On Tuesday, 8 July 2025 at 18:11:27 UTC, Matthew wrote:
Hi,
I'm writing a program where I'm trying to decode DTMF tones. I
already completed the wave file decoder and I know I'm supposed
to use an FFT to transform the samples from time domain to
frequency domain but I'm stuck on determining which of the DTMF
frequencies are present.
Consider the following, the input is the sound wave samples as
an array of floats between -1 and +1.
```D
void decode_sound(float[] samples)
{
import std.numeric;
import std.math;
import std.complex;
import std.algorithm;
size_t fft_size = 4096;
auto f = new Fft(fft_size);
foreach(ch; samples.chunks(fft_size))
{
auto res = f.fft(ch);
// res is an array of 4096 complex numbers
}
}
```
I can't figure out how the 4096 results of the FFT relate to
the frequencies in the input.
I tried taking the magnitude of each element, I tried taking
just the real or imaginary parts. I plotted them but the graph
doesn't look how I'm expecting.
What do the 4096 resulting complex numbers represent?

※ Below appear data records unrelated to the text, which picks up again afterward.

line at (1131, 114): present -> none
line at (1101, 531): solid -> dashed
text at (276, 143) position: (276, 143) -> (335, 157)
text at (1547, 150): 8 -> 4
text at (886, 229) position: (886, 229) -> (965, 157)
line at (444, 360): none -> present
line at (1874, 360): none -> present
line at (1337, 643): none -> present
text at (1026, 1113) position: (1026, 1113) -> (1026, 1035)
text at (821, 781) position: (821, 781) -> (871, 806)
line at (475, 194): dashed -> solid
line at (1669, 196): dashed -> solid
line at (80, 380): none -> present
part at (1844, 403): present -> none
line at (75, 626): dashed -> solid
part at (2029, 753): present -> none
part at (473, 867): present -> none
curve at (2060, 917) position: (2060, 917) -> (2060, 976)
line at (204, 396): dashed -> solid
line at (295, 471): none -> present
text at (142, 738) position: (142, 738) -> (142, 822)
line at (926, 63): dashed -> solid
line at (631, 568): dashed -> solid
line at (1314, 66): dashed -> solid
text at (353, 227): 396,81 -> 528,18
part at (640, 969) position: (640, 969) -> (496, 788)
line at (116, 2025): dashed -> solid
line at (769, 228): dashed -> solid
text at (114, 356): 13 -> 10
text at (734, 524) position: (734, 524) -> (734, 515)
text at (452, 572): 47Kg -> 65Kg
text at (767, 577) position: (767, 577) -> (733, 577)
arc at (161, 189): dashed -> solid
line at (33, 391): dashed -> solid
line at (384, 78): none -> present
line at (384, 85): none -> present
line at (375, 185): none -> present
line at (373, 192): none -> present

How should I use the result to check whether the 1209Hz,
1336Hz, 1477Hz, or 1633Hz tones are present in that part of the
sound?
Thanks,
Matthew
I have not been doing DSP stuff since [2018]. I am not sure how
DTMF is similar to a regular sound signal, but I remember a few
things from sound signals. The FFT result is symmetrical, so you
probably only need to take the first 2048 of 4096. A Spectrogram
would be useful to visualize the components [2]. If this is not
the issue, sorry and please ignore this.
1: https://en.wikipedia.org/wiki/Spectrogram
2:
https://medium.com/@adler7210/manually-decoding-dtmf-through-spectrogram-562e4b0b99c3
2018: Kurtulmuş, F., Öztüfekçi, S., & Kavdır, İ. (2018).
Classification of chestnuts according to moisture levels using
impact sound analysis and machine learning. Journal of Food
Measurement and Characterization, 12(4), 2819-2834.